• **Tasks**:
1. In the passage about Hauge's poem, what did Rilla use to get a literal translation of the Norwegian?
2. Quote the passage about Hauge's poem word for word, starting with "This is the dream we" and going on through "have never known.".
3. Write what comes next in the passage about Hauge's poem, picking up after its final sentence.

# start of Selected passage

This is the dream we carry through the world
that something fantastic will happen
that it has to happen
that time will open by itself
that doors shall open by themselves
that the heart will find itself open
that mountain springs will jump up
that the dream will open by itself
that we one early morning
will slip into a harbor
that we have never known.
My copy of The Dream We Carry (named after a line from “This Is the Dream”) has the original Norwegian on the verso and the English translation on the recto. Rilla, curled up beside me, enjoyed comparing the two versions. She was struck by the lovely image of the mountain springs “jumping up” and reached for Google Translate’s snapshot feature to compare the literal (and much less poetic) translation. That led to a line-by-line unpacking of the language. The Hauge collection Luminous Spaces has an entirely different translation and we got really caught up in discussing the figurative and connotative differences between these variants:
…that we one early morning
will slip into a harbor
that we have never known
that I one early morning will glide
in on a wave I have never known
(Google Translate’s rendering of the original—interesting that it’s in first person singular, when both English translations use we)
Slip into a harbor, glide into a cove, glide in on a wave—such distinct and potent images, each in their own way.

# end of Selected passage
# start of Stored rows

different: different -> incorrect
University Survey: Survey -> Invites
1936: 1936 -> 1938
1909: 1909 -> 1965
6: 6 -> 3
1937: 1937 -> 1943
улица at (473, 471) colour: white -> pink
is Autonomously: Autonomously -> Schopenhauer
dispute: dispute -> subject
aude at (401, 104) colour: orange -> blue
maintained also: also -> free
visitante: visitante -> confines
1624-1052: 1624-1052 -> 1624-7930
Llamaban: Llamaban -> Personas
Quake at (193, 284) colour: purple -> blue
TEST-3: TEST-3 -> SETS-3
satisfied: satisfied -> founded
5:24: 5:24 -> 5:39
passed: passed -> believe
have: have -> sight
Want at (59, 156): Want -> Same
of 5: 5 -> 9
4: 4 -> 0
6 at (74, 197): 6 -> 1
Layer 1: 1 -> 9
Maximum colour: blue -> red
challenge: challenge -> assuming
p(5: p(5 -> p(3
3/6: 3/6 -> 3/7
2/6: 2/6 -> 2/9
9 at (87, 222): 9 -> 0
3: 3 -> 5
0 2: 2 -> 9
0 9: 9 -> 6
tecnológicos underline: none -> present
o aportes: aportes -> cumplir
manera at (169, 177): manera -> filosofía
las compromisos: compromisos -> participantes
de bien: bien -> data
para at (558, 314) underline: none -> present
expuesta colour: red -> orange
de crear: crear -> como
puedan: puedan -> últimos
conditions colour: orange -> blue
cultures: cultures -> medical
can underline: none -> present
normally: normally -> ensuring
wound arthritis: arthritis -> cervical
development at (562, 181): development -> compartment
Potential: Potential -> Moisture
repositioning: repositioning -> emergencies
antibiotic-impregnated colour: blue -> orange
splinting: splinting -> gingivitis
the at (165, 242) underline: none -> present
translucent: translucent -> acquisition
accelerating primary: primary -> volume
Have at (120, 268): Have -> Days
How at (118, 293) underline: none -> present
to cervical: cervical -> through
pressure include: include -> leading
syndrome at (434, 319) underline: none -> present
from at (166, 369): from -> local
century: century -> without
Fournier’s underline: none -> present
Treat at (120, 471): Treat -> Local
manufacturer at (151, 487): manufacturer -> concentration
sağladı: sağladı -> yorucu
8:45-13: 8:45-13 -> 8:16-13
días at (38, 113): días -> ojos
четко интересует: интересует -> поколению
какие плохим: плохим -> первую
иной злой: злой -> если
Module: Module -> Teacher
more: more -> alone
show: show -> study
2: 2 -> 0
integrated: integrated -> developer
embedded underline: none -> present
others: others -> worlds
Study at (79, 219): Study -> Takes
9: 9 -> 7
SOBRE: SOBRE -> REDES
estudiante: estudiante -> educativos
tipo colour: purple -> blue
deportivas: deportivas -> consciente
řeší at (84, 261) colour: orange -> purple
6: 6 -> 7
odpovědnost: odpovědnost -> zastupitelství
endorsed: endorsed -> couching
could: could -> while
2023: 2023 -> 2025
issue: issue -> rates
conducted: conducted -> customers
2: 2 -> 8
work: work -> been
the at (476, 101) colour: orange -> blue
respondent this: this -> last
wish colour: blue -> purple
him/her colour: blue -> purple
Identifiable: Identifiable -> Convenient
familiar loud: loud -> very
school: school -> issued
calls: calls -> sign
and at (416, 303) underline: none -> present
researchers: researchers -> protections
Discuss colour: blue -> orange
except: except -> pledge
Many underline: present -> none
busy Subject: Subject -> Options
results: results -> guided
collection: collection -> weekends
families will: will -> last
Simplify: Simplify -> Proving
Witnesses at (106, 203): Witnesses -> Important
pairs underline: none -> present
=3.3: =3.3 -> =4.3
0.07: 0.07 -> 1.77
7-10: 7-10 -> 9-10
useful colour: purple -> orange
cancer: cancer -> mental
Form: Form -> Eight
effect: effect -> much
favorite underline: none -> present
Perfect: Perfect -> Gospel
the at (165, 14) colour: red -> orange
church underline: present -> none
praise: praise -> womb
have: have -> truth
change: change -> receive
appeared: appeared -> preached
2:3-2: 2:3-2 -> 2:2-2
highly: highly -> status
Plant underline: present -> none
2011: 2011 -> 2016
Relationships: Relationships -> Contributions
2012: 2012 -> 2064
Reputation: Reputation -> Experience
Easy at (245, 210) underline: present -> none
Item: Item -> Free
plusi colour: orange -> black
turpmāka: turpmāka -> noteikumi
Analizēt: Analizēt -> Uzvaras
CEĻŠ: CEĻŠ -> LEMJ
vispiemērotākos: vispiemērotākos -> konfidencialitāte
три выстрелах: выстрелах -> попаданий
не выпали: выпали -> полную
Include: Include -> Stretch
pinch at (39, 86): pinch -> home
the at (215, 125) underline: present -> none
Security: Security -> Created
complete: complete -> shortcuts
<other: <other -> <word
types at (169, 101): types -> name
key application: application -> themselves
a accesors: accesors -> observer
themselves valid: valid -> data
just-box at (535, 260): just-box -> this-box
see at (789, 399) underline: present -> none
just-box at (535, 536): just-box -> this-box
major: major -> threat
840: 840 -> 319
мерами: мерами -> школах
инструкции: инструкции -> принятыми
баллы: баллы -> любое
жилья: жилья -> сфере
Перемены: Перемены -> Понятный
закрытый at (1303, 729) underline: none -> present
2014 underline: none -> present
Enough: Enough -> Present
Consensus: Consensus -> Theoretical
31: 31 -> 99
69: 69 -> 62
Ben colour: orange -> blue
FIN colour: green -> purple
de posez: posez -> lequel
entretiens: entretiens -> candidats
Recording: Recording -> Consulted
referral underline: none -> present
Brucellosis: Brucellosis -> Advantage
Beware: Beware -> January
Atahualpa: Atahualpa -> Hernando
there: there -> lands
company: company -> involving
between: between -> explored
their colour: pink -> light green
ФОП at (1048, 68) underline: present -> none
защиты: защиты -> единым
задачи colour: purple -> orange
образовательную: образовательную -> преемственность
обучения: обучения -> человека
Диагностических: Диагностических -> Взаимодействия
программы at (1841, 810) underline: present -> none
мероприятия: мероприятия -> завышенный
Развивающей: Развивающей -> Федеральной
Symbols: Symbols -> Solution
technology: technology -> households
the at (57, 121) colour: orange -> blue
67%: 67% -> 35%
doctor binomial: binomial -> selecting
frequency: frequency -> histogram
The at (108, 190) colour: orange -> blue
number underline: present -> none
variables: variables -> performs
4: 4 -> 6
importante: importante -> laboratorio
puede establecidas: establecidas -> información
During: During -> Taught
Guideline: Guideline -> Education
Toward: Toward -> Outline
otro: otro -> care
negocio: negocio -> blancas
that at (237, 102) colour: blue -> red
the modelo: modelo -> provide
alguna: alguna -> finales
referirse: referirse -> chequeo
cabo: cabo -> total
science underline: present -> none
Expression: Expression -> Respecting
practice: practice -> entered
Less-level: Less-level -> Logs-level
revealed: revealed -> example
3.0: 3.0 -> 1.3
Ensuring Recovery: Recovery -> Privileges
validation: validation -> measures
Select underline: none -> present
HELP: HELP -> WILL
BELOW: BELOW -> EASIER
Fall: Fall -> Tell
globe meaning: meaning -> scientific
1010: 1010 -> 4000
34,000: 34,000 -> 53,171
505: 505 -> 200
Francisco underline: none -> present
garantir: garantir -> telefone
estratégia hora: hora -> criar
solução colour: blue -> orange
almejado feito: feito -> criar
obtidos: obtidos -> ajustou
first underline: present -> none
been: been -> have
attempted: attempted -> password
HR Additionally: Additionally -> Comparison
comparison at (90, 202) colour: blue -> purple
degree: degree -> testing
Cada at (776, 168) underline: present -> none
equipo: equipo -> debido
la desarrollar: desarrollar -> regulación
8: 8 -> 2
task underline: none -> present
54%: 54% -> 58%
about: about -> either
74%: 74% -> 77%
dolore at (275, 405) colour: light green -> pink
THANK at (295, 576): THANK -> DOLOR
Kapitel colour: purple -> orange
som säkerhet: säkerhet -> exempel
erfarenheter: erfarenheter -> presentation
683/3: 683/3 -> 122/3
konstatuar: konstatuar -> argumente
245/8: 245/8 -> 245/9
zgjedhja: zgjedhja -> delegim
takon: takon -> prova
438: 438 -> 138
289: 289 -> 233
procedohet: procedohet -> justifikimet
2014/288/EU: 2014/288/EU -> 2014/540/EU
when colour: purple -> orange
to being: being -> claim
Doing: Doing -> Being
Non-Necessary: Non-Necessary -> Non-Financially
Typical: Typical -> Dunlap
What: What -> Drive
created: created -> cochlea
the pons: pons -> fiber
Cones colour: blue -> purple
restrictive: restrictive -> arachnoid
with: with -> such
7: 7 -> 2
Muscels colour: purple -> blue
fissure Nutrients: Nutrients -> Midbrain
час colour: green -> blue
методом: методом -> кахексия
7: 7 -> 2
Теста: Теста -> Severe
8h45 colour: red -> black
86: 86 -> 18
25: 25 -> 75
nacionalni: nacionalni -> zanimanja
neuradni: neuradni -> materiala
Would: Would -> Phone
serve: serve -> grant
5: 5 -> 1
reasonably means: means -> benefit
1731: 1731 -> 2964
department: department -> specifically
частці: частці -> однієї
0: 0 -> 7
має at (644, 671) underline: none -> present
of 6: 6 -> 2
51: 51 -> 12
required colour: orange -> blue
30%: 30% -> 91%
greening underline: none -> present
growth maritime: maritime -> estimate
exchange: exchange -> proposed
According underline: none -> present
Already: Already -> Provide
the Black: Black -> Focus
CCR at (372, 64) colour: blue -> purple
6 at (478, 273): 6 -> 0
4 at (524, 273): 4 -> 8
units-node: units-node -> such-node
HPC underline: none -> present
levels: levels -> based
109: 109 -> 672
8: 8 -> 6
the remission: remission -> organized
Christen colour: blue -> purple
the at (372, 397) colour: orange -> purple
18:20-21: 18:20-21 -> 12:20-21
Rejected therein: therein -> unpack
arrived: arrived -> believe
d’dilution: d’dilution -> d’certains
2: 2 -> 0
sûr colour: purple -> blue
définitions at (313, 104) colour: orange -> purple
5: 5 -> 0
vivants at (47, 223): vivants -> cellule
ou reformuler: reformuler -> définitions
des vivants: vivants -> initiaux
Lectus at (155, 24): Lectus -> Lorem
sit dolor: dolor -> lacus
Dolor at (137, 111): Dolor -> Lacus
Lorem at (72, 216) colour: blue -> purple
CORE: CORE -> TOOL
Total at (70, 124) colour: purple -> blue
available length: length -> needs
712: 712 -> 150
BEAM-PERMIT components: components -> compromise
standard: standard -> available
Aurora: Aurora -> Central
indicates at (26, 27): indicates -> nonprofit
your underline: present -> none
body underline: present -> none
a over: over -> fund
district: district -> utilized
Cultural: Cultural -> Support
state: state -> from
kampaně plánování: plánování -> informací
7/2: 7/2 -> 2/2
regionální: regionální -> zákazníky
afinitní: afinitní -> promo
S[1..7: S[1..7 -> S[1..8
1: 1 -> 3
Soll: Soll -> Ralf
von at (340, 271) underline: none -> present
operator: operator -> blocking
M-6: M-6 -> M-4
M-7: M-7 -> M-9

# end of Stored rows

• **Answers provided**:
1. Google Translate's snapshot feature.

2.
This is the dream we carry through the world
that something fantastic will happen
that it has to happen
that time will open by itself
that doors shall open by themselves
that the heart will find itself open
that mountain springs will jump up
that the dream will open by itself
that we one early morning
will slip into a harbor
that we have never known.

3.
There are buckets more I could say about our Hauge conversations, but the only one I’ll mention now is the Fillyjonk connection. We’re reading Tales From Moominvalley and today we finished the scene in which the anxious, constantly catastrophizing Fillyjonk tries to share her worries with her neighbor, Gaffsie, over tea in her gloomy seaside house:
“…This calm is unnatural. It means something terrible is going to happen. Dear Gaffsie, believe me, we are so very small and insignificant, and so are our tea cakes and carpets and all those things, you know, and still they’re so important, but always they’re threatened by mercilessness…By something one can’t ask anything of, or argue with, or understand, and that never tells one anything. Something that one can see drawing near, through a black windowpane, far away on the road, far away to sea, growing and growing but not really showing itself until too late. Mrs. Gaffsie, have you felt it? Tell me that you know what I’m talking about! Please!”
Gaffsie, a practical and restrained creature, doesn’t get it. She’s uncomfortable with the Fillyjonk’s demonstration of emotion, and she doesn’t have much use for a dramatic recitation of all the terrible things that could happen—because none of them have.
The poor Fillyjonk! Hauge’s dream is utterly closed to her—so far, at least.
Today this chapter sent me leaping (like a mountain spring) to read Hauge’s poem “We Don’t Sail the Same Sea”—
We don’t sail the same sea,
though it looks the same.
Rough timber and iron on deck,
sand and cement in the hold,
I ride low, plunge
headlong through breakers,
wail in fog.
You sail in a paper boat,
your dream fills its blue sail,
so soft is the wind, so gentle the wave.
Hauge struggled with depression and had to endure some very dark periods. Some of his poems acknowledge a sense of bleakness or of brooding menace—Fillyjonk feelings. I think the two of them do sail the same sea. But Hauge has the promise of that dream, the promise that some day the doors will open to a world where mountain springs jump up and and the wind fills a blue sail. I have hopes that the Fillyjonk, too, will encounter that dream—perhaps through an encounter with the Moomintroll family, or with Snufkin, later in the book. Right now she’s wailing in fog—with a kind of raw courage, the kind it takes to “plunge / headlong through the breakers.”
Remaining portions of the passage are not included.